### SUPPLIED RECORDS
·····

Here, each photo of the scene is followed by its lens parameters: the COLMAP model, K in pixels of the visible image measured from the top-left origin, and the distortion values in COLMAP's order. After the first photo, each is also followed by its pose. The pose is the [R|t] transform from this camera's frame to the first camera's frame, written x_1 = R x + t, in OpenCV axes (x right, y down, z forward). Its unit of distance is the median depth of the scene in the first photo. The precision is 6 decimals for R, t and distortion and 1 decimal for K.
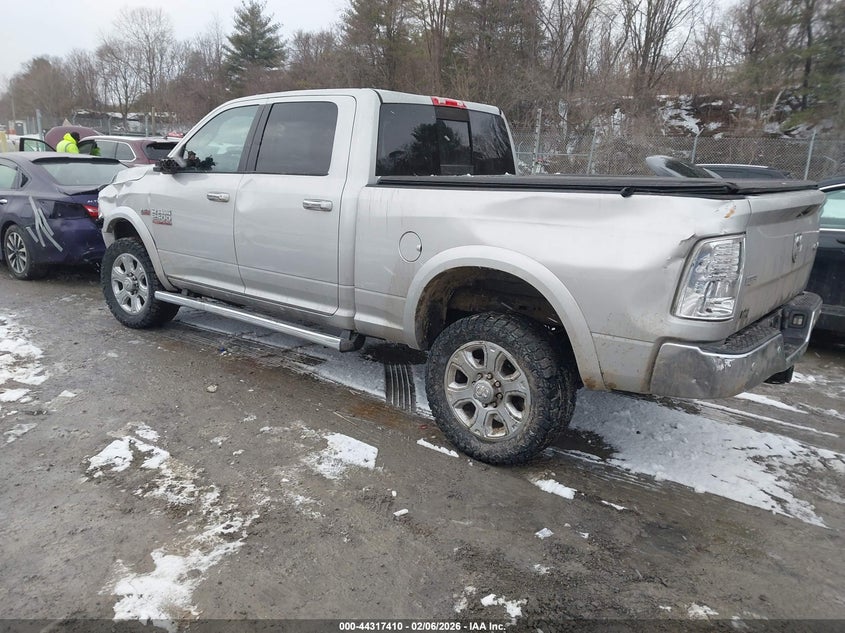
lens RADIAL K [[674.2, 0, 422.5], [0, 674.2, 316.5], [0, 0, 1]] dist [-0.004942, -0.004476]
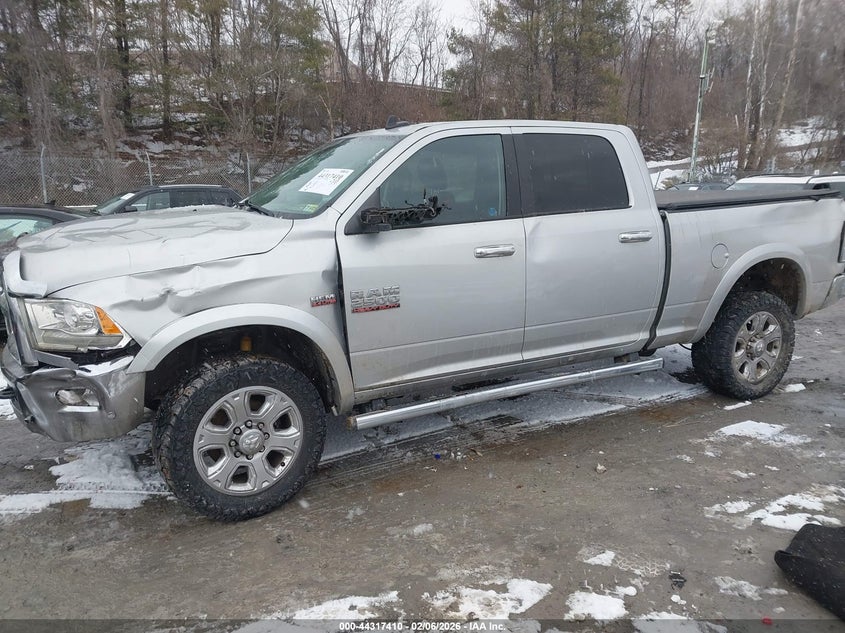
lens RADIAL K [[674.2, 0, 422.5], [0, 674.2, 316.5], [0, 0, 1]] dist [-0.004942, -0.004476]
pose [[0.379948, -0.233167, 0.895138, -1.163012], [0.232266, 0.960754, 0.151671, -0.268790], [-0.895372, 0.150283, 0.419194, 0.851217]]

·····

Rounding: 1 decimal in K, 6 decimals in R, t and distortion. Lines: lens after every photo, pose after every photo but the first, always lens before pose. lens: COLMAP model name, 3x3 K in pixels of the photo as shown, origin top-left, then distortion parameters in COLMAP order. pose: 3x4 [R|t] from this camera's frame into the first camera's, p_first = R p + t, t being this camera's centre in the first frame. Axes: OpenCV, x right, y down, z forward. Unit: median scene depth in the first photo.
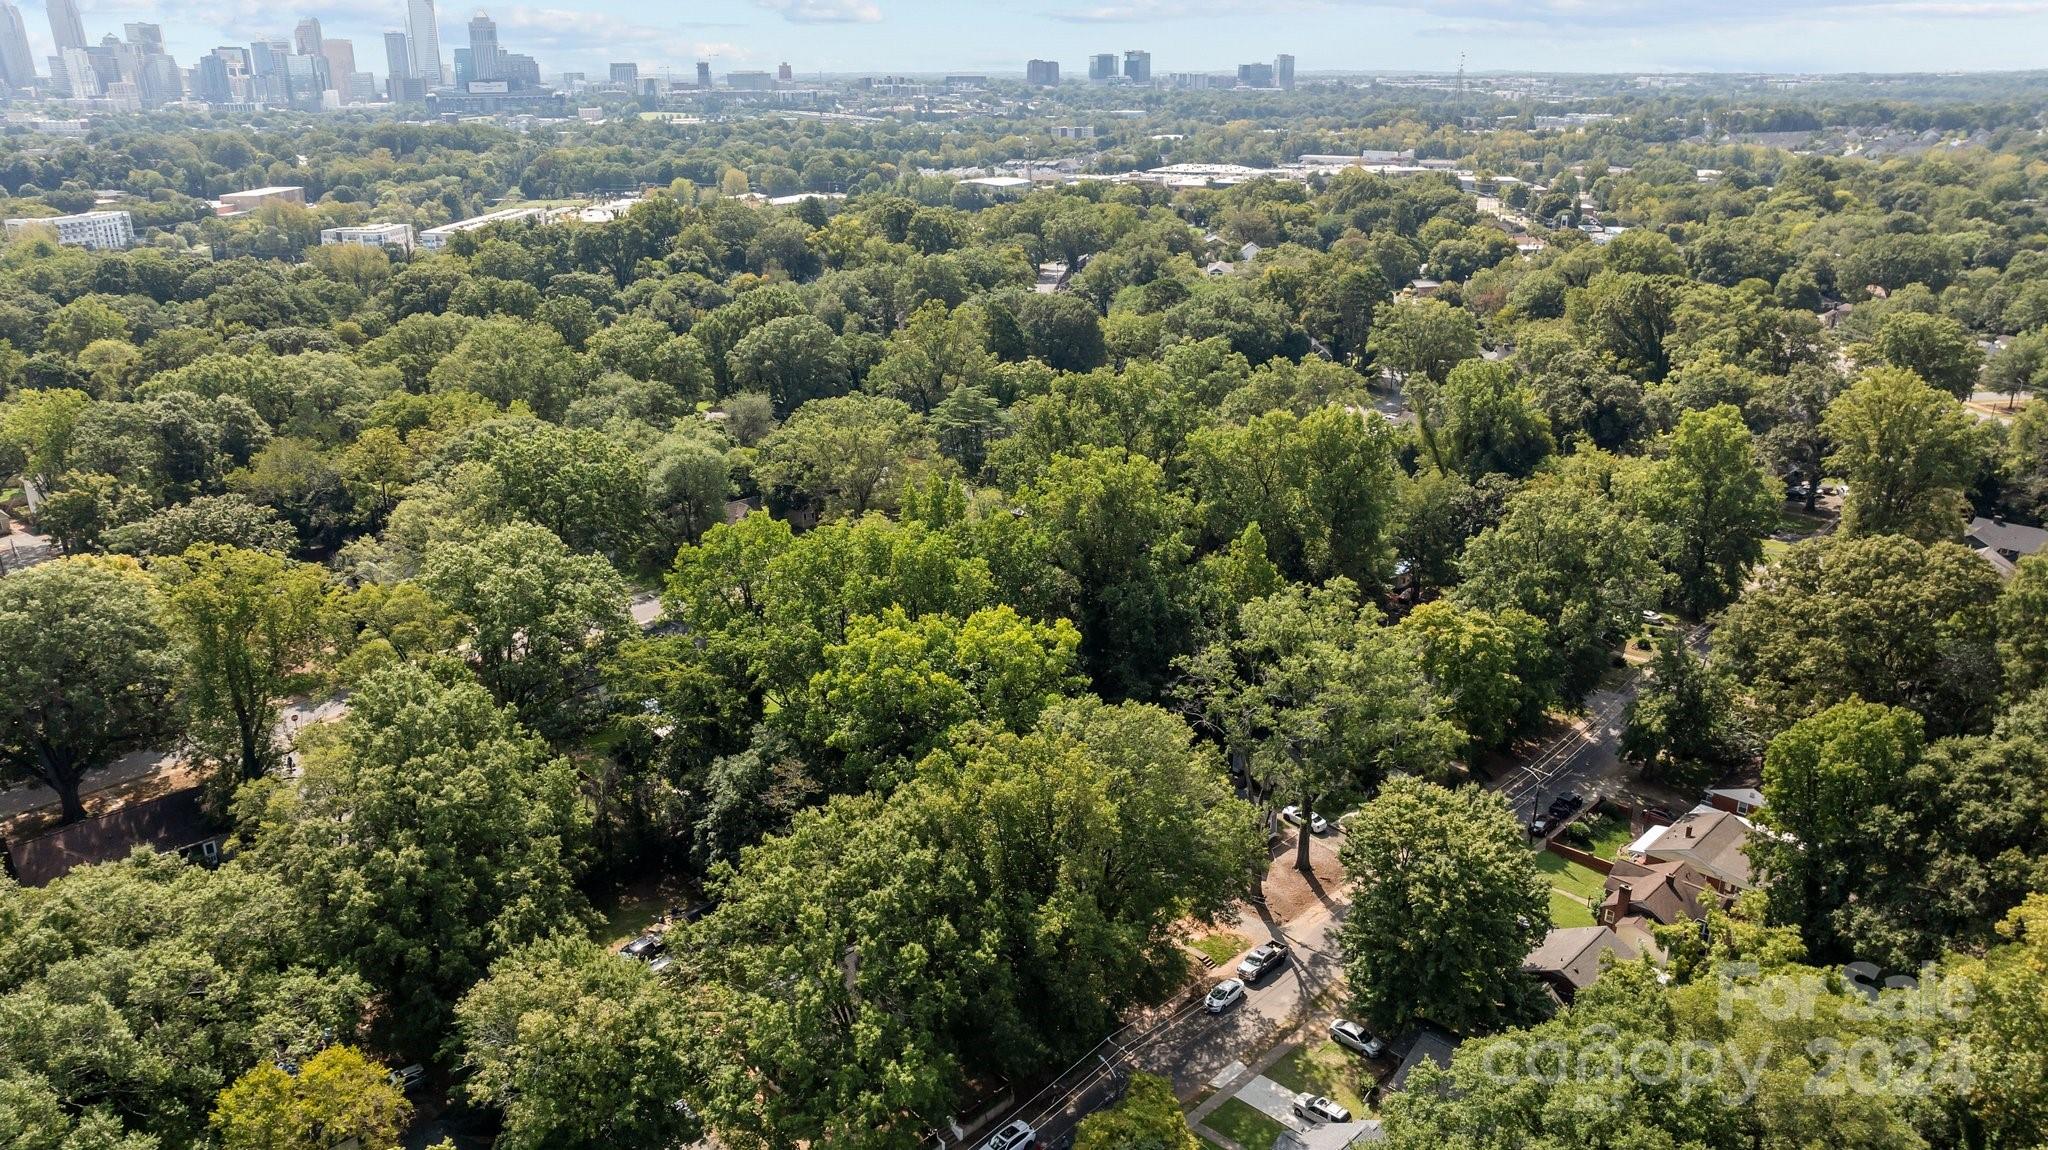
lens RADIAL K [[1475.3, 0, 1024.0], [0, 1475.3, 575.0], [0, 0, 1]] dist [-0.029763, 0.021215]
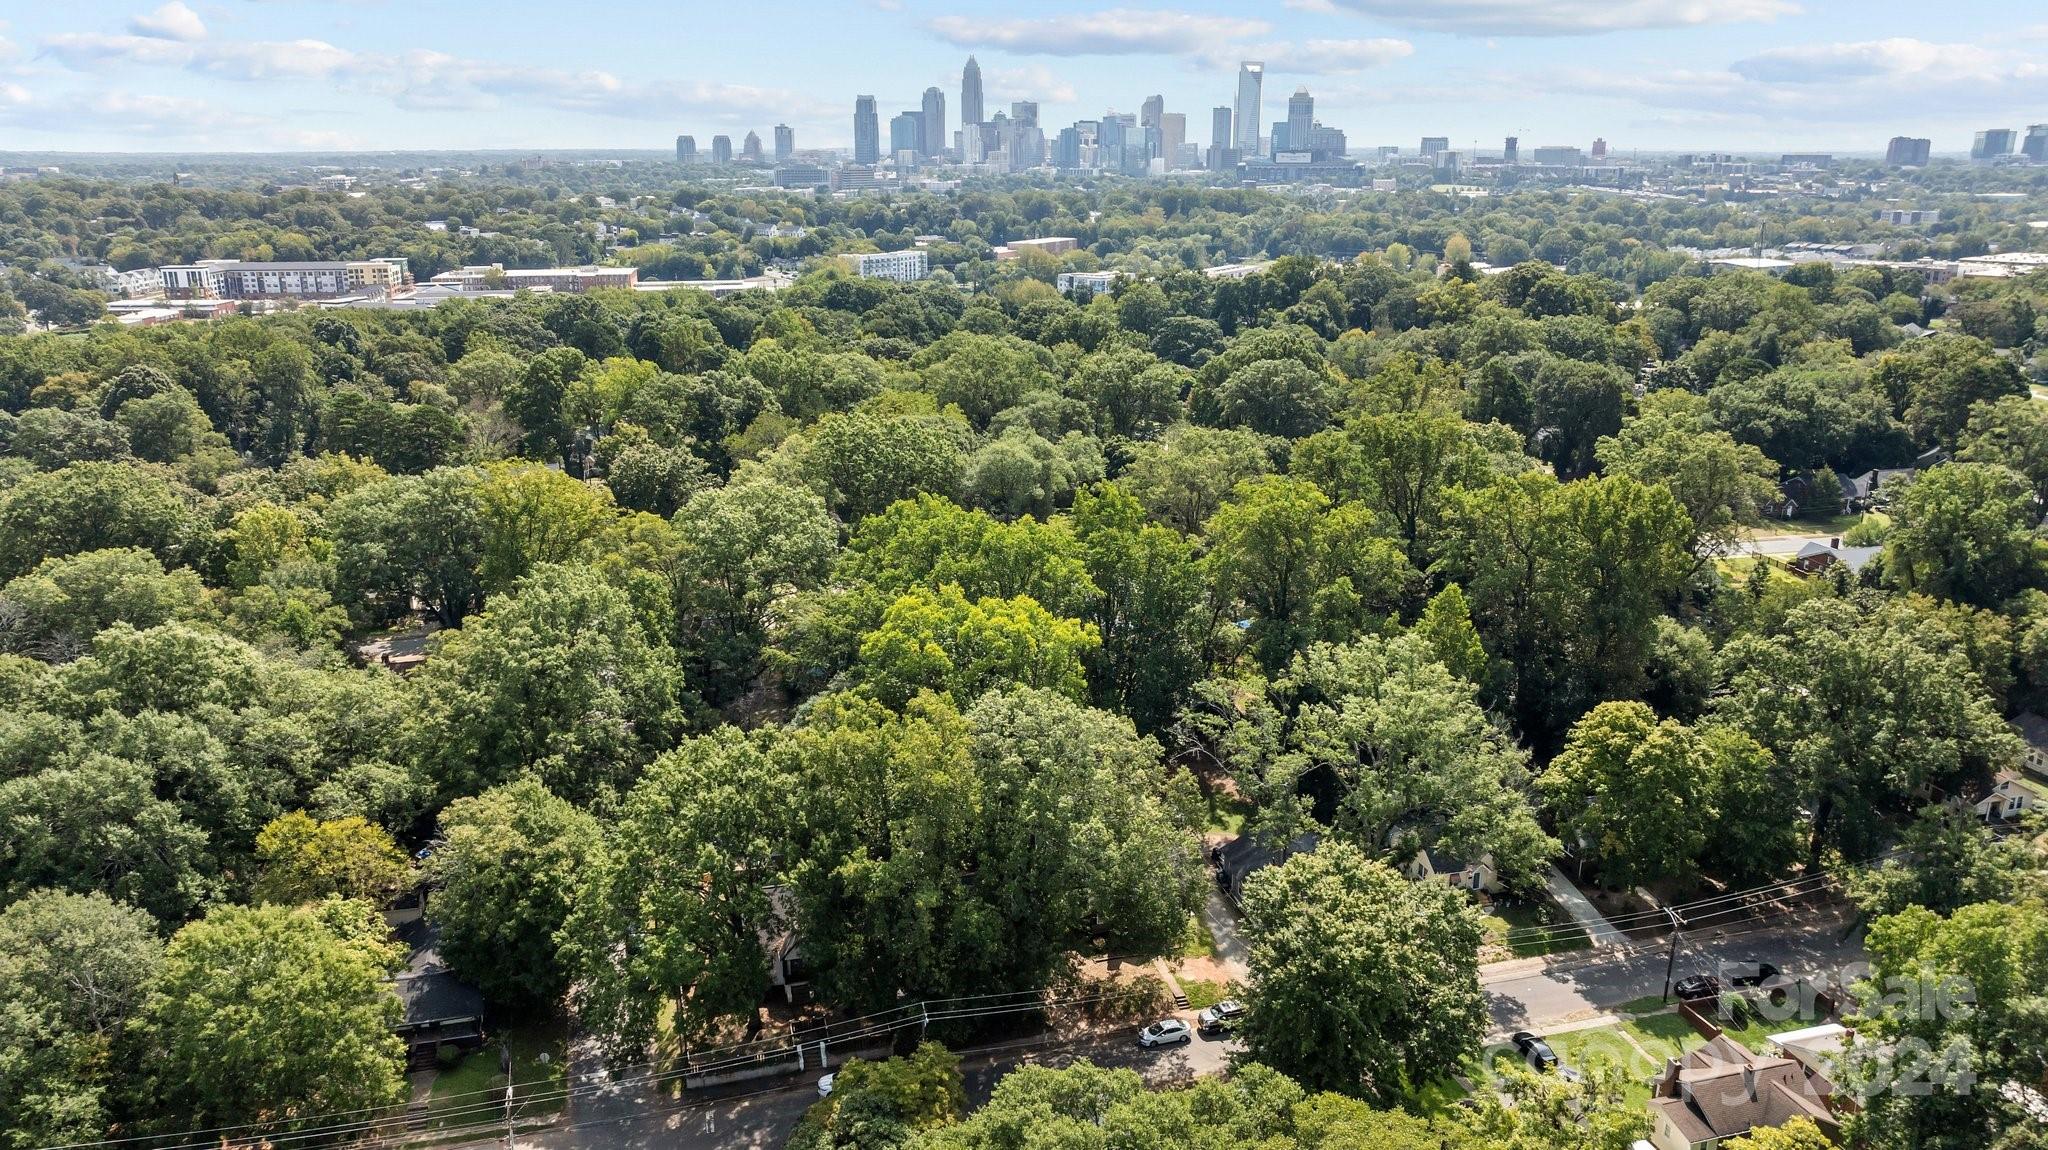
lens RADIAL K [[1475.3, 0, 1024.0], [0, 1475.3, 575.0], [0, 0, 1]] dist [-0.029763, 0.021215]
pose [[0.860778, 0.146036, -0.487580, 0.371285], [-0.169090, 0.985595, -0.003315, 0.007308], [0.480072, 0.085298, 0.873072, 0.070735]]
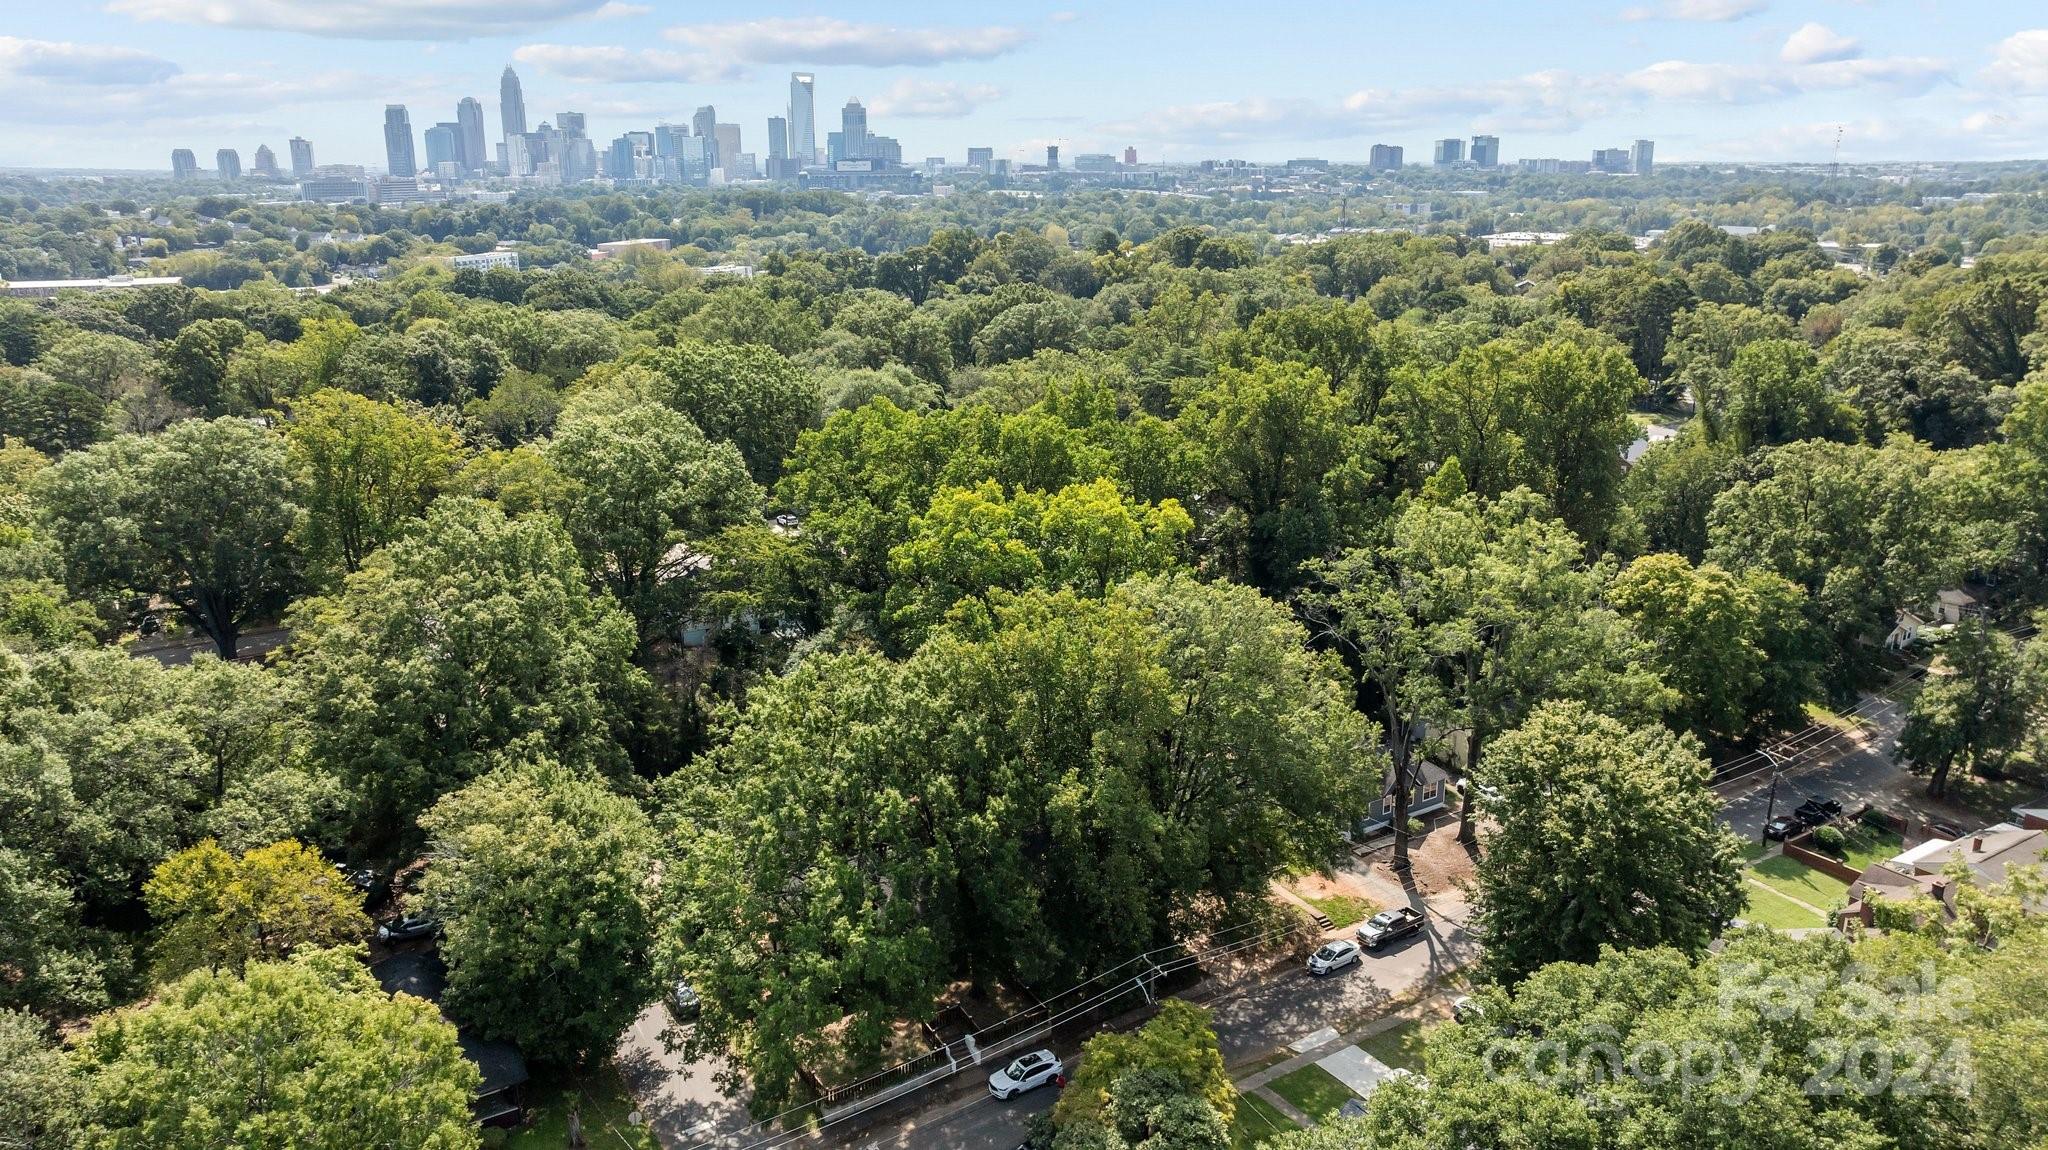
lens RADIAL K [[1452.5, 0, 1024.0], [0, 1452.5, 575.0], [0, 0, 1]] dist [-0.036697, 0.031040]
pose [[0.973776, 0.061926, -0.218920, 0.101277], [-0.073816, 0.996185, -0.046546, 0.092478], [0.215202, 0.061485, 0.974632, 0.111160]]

·····

### ACTIVITY
Quote the data from the line with "Here, each photo" up to and including the line with "0.150283, 0.419194, 0.851217]]", character for character, leaving out the pictures.

### RESPONSE AREA
Here, each photo of the scene is followed by its lens parameters: the COLMAP model, K in pixels of the visible image measured from the top-left origin, and the distortion values in COLMAP's order. After the first photo, each is also followed by its pose. The pose is the [R|t] transform from this camera's frame to the first camera's frame, written x_1 = R x + t, in OpenCV axes (x right, y down, z forward). Its unit of distance is the median depth of the scene in the first photo. The precision is 6 decimals for R, t and distortion and 1 decimal for K.
lens RADIAL K [[674.2, 0, 422.5], [0, 674.2, 316.5], [0, 0, 1]] dist [-0.004942, -0.004476]
lens RADIAL K [[674.2, 0, 422.5], [0, 674.2, 316.5], [0, 0, 1]] dist [-0.004942, -0.004476]
pose [[0.379948, -0.233167, 0.895138, -1.163012], [0.232266, 0.960754, 0.151671, -0.268790], [-0.895372, 0.150283, 0.419194, 0.851217]]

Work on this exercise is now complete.